[Chart understanding data]
########################################

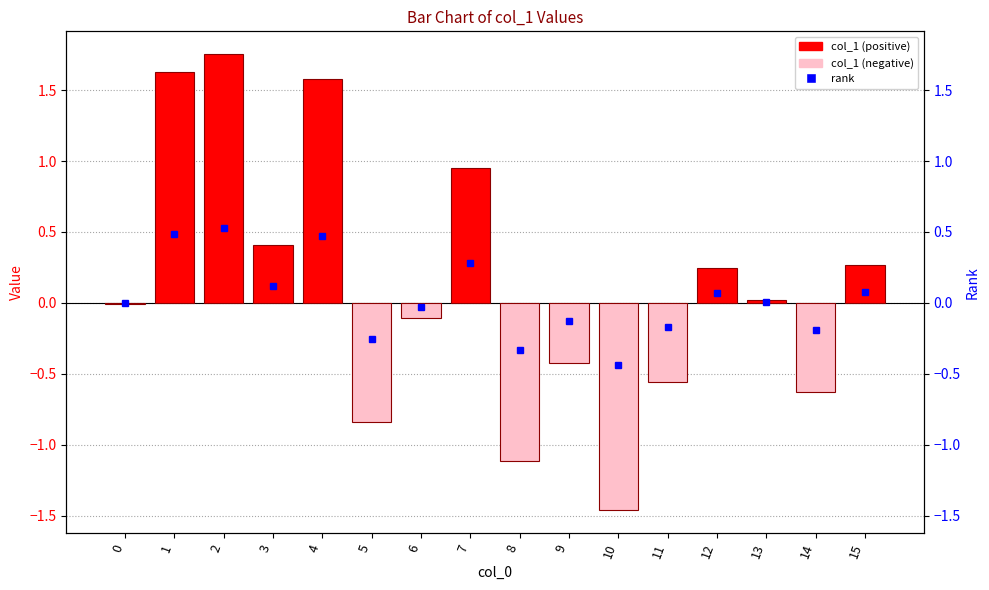

Where does the data first go above 0?

1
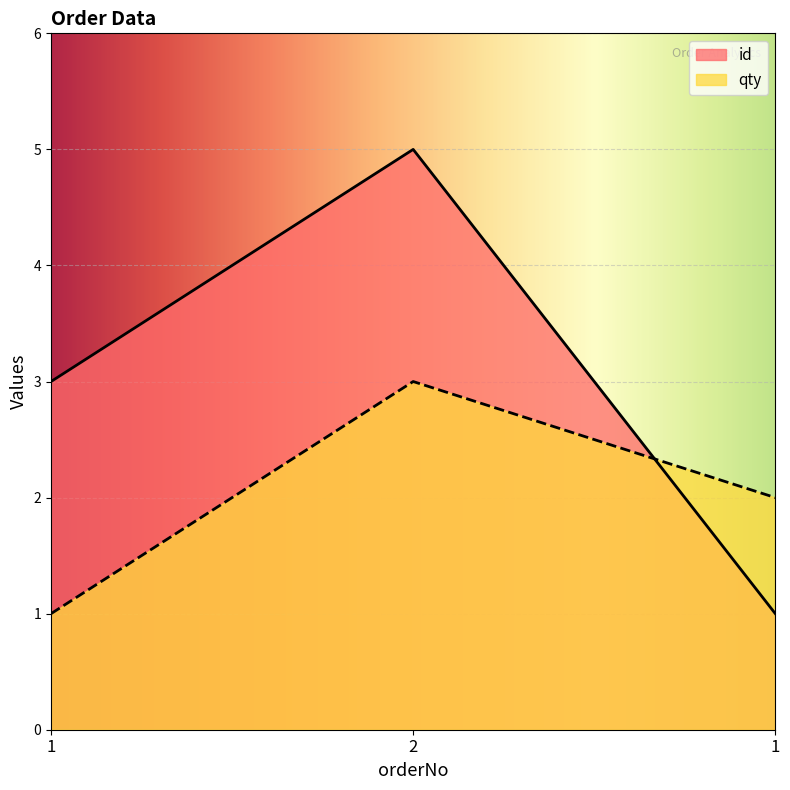

Reading left to right, extract all data points from this chart.

3	5	1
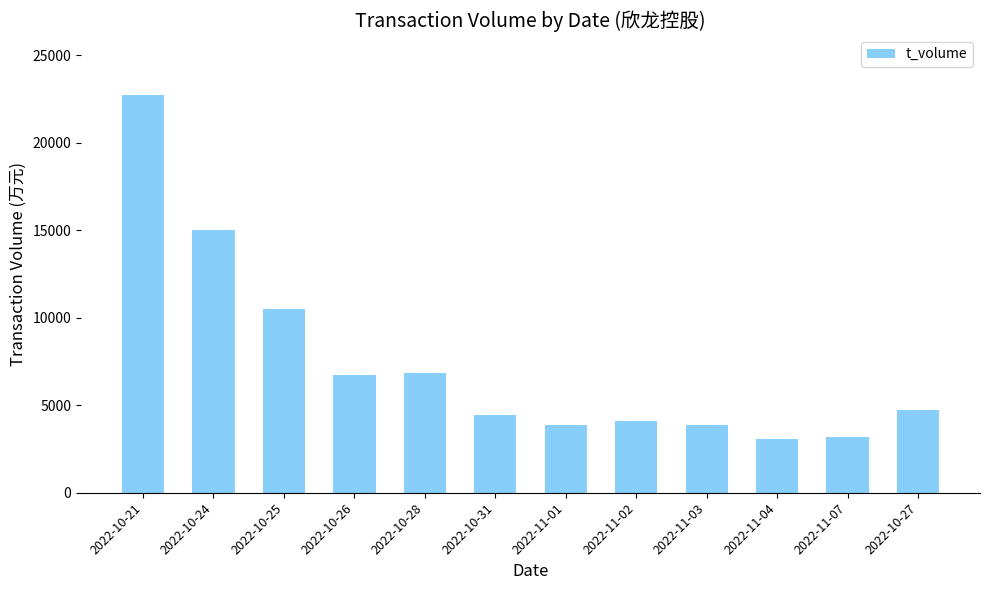

What is the smallest value displayed?

3051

########################################

■ Problem requirements ■
Copy all of the rows above word for word, leaving out the pictures.

■ Answer space ■
Where does the data first go above 0?

1

Reading left to right, extract all data points from this chart.

3	5	1

What is the smallest value displayed?

3051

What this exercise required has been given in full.